I fall asleep and experience 1000 versions of my life, I never chose Kaiya. I never chose Kai. I always leave for someone else. 80% of the time it's Toya.
"Why Rei though, why the outcome where Toya is in the picture?"
"Because they fell in love 1000 times." Teen Kaiya stands in front of me, "Out of a 1000 alternate realities every last one ends in death and tragedy for me because of you. I died 1000 times, this was the only one where I could come back to life.
"I didn't choose who to mark, I just wanted a perfect life, and even my perfect life is still in hell. You've been overthinking everything all this time. I never did anything special. I didn't manipulate people, I didn't hurt people. I didn't put my own selfish desires above those of others.
"I am nothing like you. I will never be anything like you. So, good bye. I hope these answers bring you some comfort. For the record, I am so grateful I will never know you as my mother.
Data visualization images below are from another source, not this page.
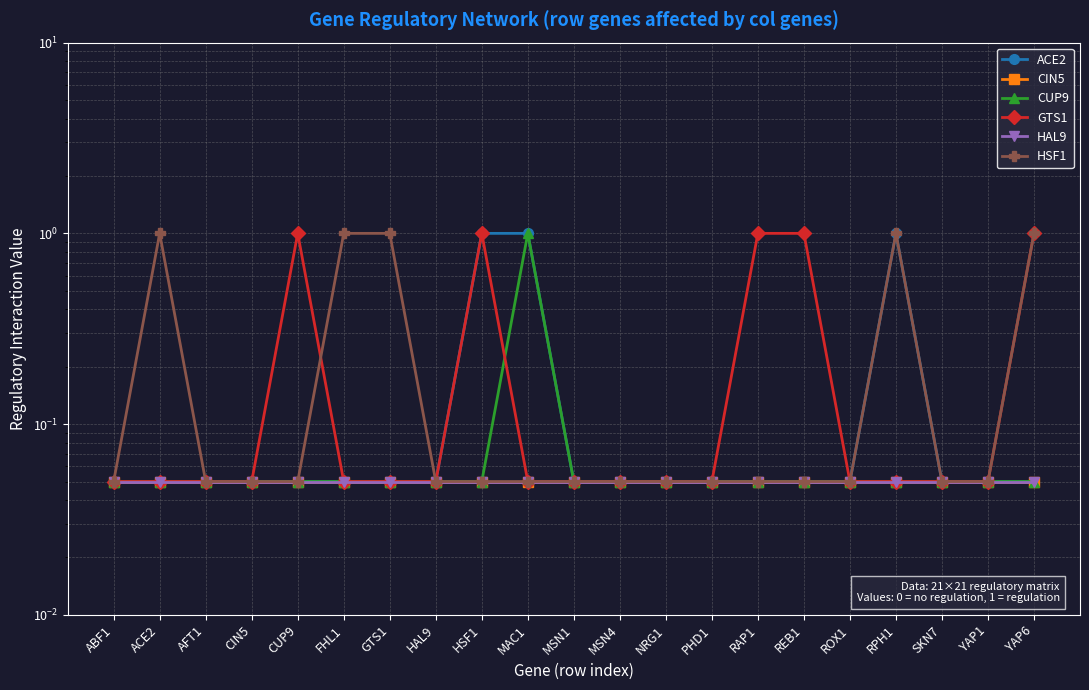

Which series has the largest total across all categories?

GTS1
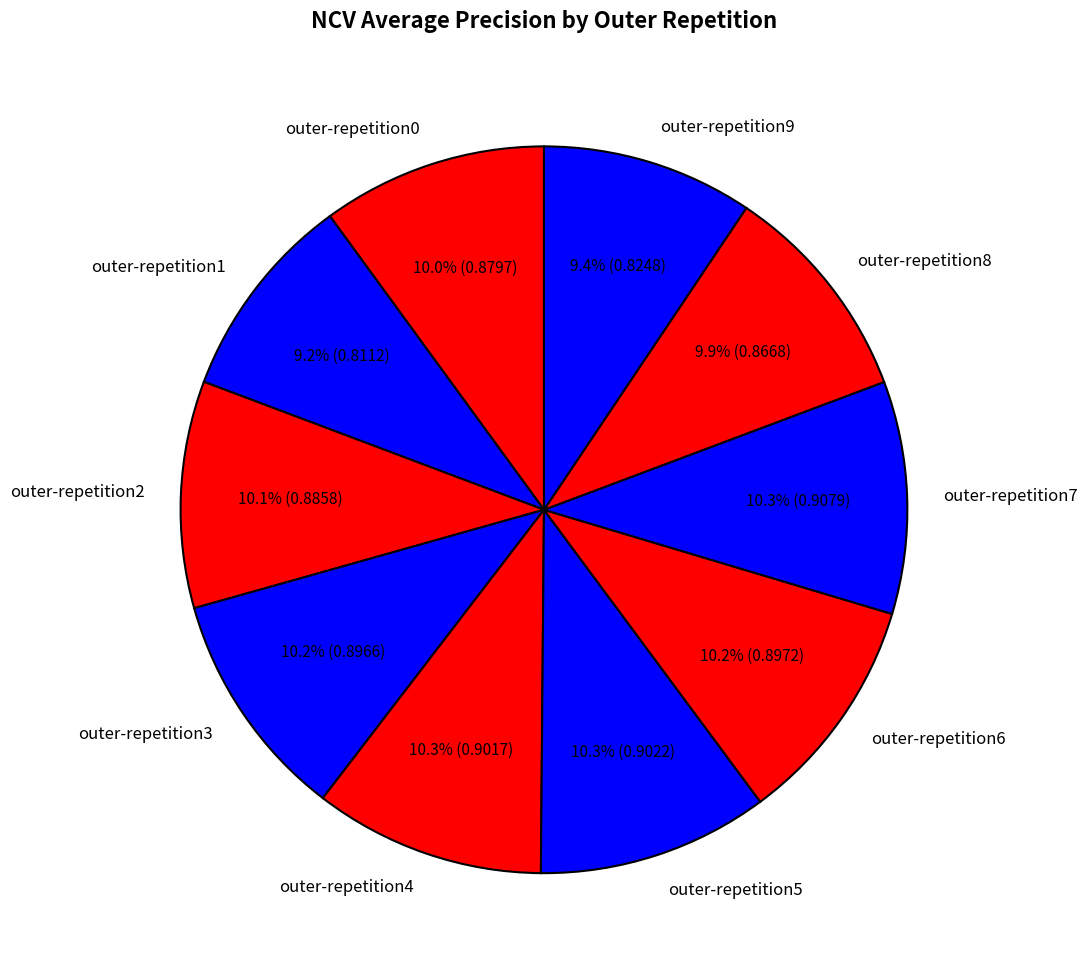

How many slices are in this pie chart?

10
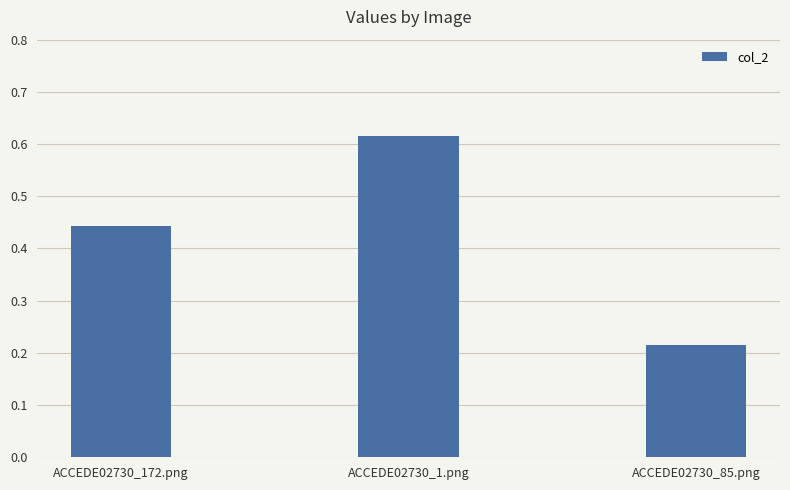

Are the bars grouped side by side (vs. stacked)?

No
What utter trash and a disappointment you turned out to be."
"Why Rei?" I just want to know, out of every woman on earth, why her?
"Because she was there twice. All the other options were better, Rei pales in comparison to the perfect life I could have had with them, but Rei could love me twice. If ever given an option to do this for me again, she'd say yes in a heart beat. That's how I chose her."
"You don't get to choose your parents, all my life that's what I was told, and it was true. As a mother I was supposed to be irreplaceable."
"It's a good thing you were wrong." She turns around and I feel my blood boiling.
I wake up and everything hurts. My entire body hurts. It's like I'm shattering, exactly the same way Eri shattered.
I don't want to die. I don't want to go out like this.
Somebody please, Save me.
I can change I can be better. I know now what I should do. I know I was wrong, I know how to make things right.
"They fell in love a 1000 times." Those words echo in mind over and over again.
That means I fell in love with Kai a thousand times, what about that 1001.
Please!!!!!!!!
I'm Sorry!!!!!!!!!
"Kaiya I'm begging you. Just check for that 1001. Not for me but your father. He at least deserves better then being the third leg in a relationship between Rei and Toya. Please I'm begging you. Give me one last chance."
"Just one more." She stands in front of me and nods. I sigh in relief. Good.